### MATERIAL FOR THIS EXERCISE ###

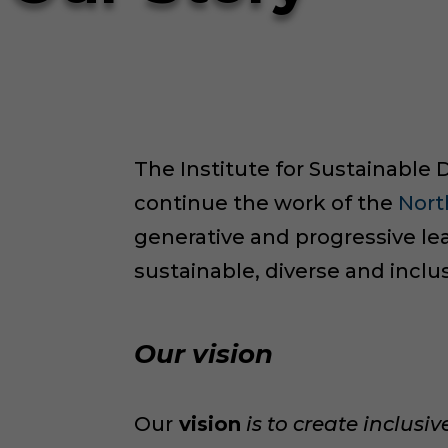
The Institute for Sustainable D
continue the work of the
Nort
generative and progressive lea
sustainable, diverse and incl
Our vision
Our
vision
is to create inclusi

###
### MATERIAL FOR THIS EXERCISE ###

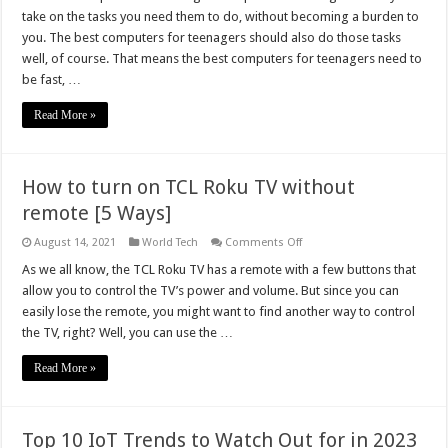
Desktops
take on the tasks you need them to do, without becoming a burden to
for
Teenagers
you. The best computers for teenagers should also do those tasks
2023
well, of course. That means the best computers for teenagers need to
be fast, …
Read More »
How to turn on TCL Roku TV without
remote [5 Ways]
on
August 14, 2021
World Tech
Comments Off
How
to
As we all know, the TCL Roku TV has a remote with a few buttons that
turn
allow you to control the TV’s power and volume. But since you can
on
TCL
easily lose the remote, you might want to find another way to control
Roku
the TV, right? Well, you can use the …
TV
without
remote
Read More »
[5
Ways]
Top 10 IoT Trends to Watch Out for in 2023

###

Please lay out everything from the line containing "The Institute for Sustainable D" down to the line containing "is to create inclusi", both included, as a numbered list with blank lines left out.

1. The Institute for Sustainable D
2. continue the work of the
3. Nort
4. generative and progressive lea
5. sustainable, diverse and incl
6. Our vision
7. Our
8. vision
9. is to create inclusi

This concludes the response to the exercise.